Your job is to retype the whole listing exactly.

□ □ □ □ □ □ □

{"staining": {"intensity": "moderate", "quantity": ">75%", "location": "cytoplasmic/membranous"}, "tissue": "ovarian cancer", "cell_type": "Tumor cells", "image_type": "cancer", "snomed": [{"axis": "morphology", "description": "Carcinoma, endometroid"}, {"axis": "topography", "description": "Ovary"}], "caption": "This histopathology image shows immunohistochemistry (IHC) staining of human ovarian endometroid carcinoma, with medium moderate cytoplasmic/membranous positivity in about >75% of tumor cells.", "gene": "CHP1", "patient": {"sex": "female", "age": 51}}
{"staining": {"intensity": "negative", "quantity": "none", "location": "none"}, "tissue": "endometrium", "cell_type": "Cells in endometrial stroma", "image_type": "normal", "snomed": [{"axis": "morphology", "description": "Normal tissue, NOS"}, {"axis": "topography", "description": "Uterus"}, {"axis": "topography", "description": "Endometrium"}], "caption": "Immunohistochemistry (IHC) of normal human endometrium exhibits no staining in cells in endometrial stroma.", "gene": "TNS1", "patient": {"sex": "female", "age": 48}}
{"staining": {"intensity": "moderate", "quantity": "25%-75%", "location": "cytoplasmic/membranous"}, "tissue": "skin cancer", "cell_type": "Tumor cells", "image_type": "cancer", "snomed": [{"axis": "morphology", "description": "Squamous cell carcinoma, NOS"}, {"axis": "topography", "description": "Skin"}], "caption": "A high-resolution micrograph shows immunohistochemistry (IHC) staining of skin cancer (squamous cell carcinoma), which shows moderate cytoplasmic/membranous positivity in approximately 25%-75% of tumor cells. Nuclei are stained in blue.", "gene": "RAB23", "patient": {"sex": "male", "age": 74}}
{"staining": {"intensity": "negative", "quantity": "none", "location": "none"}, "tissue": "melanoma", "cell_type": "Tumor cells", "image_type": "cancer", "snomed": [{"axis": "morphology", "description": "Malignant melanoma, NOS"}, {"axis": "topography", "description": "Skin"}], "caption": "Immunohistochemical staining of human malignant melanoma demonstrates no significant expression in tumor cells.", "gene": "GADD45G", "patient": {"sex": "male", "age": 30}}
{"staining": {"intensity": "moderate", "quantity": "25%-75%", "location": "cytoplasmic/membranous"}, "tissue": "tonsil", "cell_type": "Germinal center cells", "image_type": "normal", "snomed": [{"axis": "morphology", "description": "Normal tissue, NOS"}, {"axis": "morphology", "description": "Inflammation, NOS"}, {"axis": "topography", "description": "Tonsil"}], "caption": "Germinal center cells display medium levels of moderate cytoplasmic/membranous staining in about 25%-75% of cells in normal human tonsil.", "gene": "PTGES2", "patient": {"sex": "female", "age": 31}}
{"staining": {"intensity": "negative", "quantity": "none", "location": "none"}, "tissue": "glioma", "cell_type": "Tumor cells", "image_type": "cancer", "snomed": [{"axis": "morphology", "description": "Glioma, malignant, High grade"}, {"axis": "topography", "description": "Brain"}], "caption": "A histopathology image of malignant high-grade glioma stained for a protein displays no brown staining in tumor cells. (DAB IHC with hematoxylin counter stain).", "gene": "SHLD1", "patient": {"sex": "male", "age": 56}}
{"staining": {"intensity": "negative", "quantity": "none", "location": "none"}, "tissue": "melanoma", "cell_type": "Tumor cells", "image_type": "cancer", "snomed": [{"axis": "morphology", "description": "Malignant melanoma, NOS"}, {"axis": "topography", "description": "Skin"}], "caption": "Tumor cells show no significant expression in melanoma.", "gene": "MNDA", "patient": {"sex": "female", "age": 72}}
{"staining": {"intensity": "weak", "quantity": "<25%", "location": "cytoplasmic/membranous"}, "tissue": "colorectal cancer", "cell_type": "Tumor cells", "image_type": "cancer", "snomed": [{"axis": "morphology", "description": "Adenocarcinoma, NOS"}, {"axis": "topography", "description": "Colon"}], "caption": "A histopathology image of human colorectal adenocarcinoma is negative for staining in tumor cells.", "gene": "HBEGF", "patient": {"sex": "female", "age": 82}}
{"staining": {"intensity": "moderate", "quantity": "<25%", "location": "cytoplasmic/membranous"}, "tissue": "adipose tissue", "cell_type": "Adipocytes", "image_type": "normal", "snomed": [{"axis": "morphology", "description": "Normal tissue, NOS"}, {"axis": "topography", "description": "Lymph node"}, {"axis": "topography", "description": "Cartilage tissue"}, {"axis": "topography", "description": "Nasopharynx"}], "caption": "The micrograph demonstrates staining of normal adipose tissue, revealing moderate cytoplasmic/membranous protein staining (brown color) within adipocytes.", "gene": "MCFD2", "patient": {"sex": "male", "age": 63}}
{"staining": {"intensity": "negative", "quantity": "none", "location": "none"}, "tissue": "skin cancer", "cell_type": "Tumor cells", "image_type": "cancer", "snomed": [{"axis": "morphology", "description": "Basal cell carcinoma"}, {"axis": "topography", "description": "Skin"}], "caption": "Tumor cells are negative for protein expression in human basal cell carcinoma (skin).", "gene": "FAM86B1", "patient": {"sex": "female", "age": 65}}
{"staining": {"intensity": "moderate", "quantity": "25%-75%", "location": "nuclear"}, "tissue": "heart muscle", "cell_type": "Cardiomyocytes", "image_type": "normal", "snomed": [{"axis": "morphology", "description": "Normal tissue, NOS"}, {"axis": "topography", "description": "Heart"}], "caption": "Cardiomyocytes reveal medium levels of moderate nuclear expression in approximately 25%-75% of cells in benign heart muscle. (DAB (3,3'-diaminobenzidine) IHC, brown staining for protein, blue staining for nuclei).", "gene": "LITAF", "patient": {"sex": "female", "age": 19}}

□ □ □ □ □ □ □

RESPONSE:
{"staining": {"intensity": "moderate", "quantity": ">75%", "location": "cytoplasmic/membranous"}, "tissue": "ovarian cancer", "cell_type": "Tumor cells", "image_type": "cancer", "snomed": [{"axis": "morphology", "description": "Carcinoma, endometroid"}, {"axis": "topography", "description": "Ovary"}], "caption": "This histopathology image shows immunohistochemistry (IHC) staining of human ovarian endometroid carcinoma, with medium moderate cytoplasmic/membranous positivity in about >75% of tumor cells.", "gene": "CHP1", "patient": {"sex": "female", "age": 51}}
{"staining": {"intensity": "negative", "quantity": "none", "location": "none"}, "tissue": "endometrium", "cell_type": "Cells in endometrial stroma", "image_type": "normal", "snomed": [{"axis": "morphology", "description": "Normal tissue, NOS"}, {"axis": "topography", "description": "Uterus"}, {"axis": "topography", "description": "Endometrium"}], "caption": "Immunohistochemistry (IHC) of normal human endometrium exhibits no staining in cells in endometrial stroma.", "gene": "TNS1", "patient": {"sex": "female", "age": 48}}
{"staining": {"intensity": "moderate", "quantity": "25%-75%", "location": "cytoplasmic/membranous"}, "tissue": "skin cancer", "cell_type": "Tumor cells", "image_type": "cancer", "snomed": [{"axis": "morphology", "description": "Squamous cell carcinoma, NOS"}, {"axis": "topography", "description": "Skin"}], "caption": "A high-resolution micrograph shows immunohistochemistry (IHC) staining of skin cancer (squamous cell carcinoma), which shows moderate cytoplasmic/membranous positivity in approximately 25%-75% of tumor cells. Nuclei are stained in blue.", "gene": "RAB23", "patient": {"sex": "male", "age": 74}}
{"staining": {"intensity": "negative", "quantity": "none", "location": "none"}, "tissue": "melanoma", "cell_type": "Tumor cells", "image_type": "cancer", "snomed": [{"axis": "morphology", "description": "Malignant melanoma, NOS"}, {"axis": "topography", "description": "Skin"}], "caption": "Immunohistochemical staining of human malignant melanoma demonstrates no significant expression in tumor cells.", "gene": "GADD45G", "patient": {"sex": "male", "age": 30}}
{"staining": {"intensity": "moderate", "quantity": "25%-75%", "location": "cytoplasmic/membranous"}, "tissue": "tonsil", "cell_type": "Germinal center cells", "image_type": "normal", "snomed": [{"axis": "morphology", "description": "Normal tissue, NOS"}, {"axis": "morphology", "description": "Inflammation, NOS"}, {"axis": "topography", "description": "Tonsil"}], "caption": "Germinal center cells display medium levels of moderate cytoplasmic/membranous staining in about 25%-75% of cells in normal human tonsil.", "gene": "PTGES2", "patient": {"sex": "female", "age": 31}}
{"staining": {"intensity": "negative", "quantity": "none", "location": "none"}, "tissue": "glioma", "cell_type": "Tumor cells", "image_type": "cancer", "snomed": [{"axis": "morphology", "description": "Glioma, malignant, High grade"}, {"axis": "topography", "description": "Brain"}], "caption": "A histopathology image of malignant high-grade glioma stained for a protein displays no brown staining in tumor cells. (DAB IHC with hematoxylin counter stain).", "gene": "SHLD1", "patient": {"sex": "male", "age": 56}}
{"staining": {"intensity": "negative", "quantity": "none", "location": "none"}, "tissue": "melanoma", "cell_type": "Tumor cells", "image_type": "cancer", "snomed": [{"axis": "morphology", "description": "Malignant melanoma, NOS"}, {"axis": "topography", "description": "Skin"}], "caption": "Tumor cells show no significant expression in melanoma.", "gene": "MNDA", "patient": {"sex": "female", "age": 72}}
{"staining": {"intensity": "weak", "quantity": "<25%", "location": "cytoplasmic/membranous"}, "tissue": "colorectal cancer", "cell_type": "Tumor cells", "image_type": "cancer", "snomed": [{"axis": "morphology", "description": "Adenocarcinoma, NOS"}, {"axis": "topography", "description": "Colon"}], "caption": "A histopathology image of human colorectal adenocarcinoma is negative for staining in tumor cells.", "gene": "HBEGF", "patient": {"sex": "female", "age": 82}}
{"staining": {"intensity": "moderate", "quantity": "<25%", "location": "cytoplasmic/membranous"}, "tissue": "adipose tissue", "cell_type": "Adipocytes", "image_type": "normal", "snomed": [{"axis": "morphology", "description": "Normal tissue, NOS"}, {"axis": "topography", "description": "Lymph node"}, {"axis": "topography", "description": "Cartilage tissue"}, {"axis": "topography", "description": "Nasopharynx"}], "caption": "The micrograph demonstrates staining of normal adipose tissue, revealing moderate cytoplasmic/membranous protein staining (brown color) within adipocytes.", "gene": "MCFD2", "patient": {"sex": "male", "age": 63}}
{"staining": {"intensity": "negative", "quantity": "none", "location": "none"}, "tissue": "skin cancer", "cell_type": "Tumor cells", "image_type": "cancer", "snomed": [{"axis": "morphology", "description": "Basal cell carcinoma"}, {"axis": "topography", "description": "Skin"}], "caption": "Tumor cells are negative for protein expression in human basal cell carcinoma (skin).", "gene": "FAM86B1", "patient": {"sex": "female", "age": 65}}
{"staining": {"intensity": "moderate", "quantity": "25%-75%", "location": "nuclear"}, "tissue": "heart muscle", "cell_type": "Cardiomyocytes", "image_type": "normal", "snomed": [{"axis": "morphology", "description": "Normal tissue, NOS"}, {"axis": "topography", "description": "Heart"}], "caption": "Cardiomyocytes reveal medium levels of moderate nuclear expression in approximately 25%-75% of cells in benign heart muscle. (DAB (3,3'-diaminobenzidine) IHC, brown staining for protein, blue staining for nuclei).", "gene": "LITAF", "patient": {"sex": "female", "age": 19}}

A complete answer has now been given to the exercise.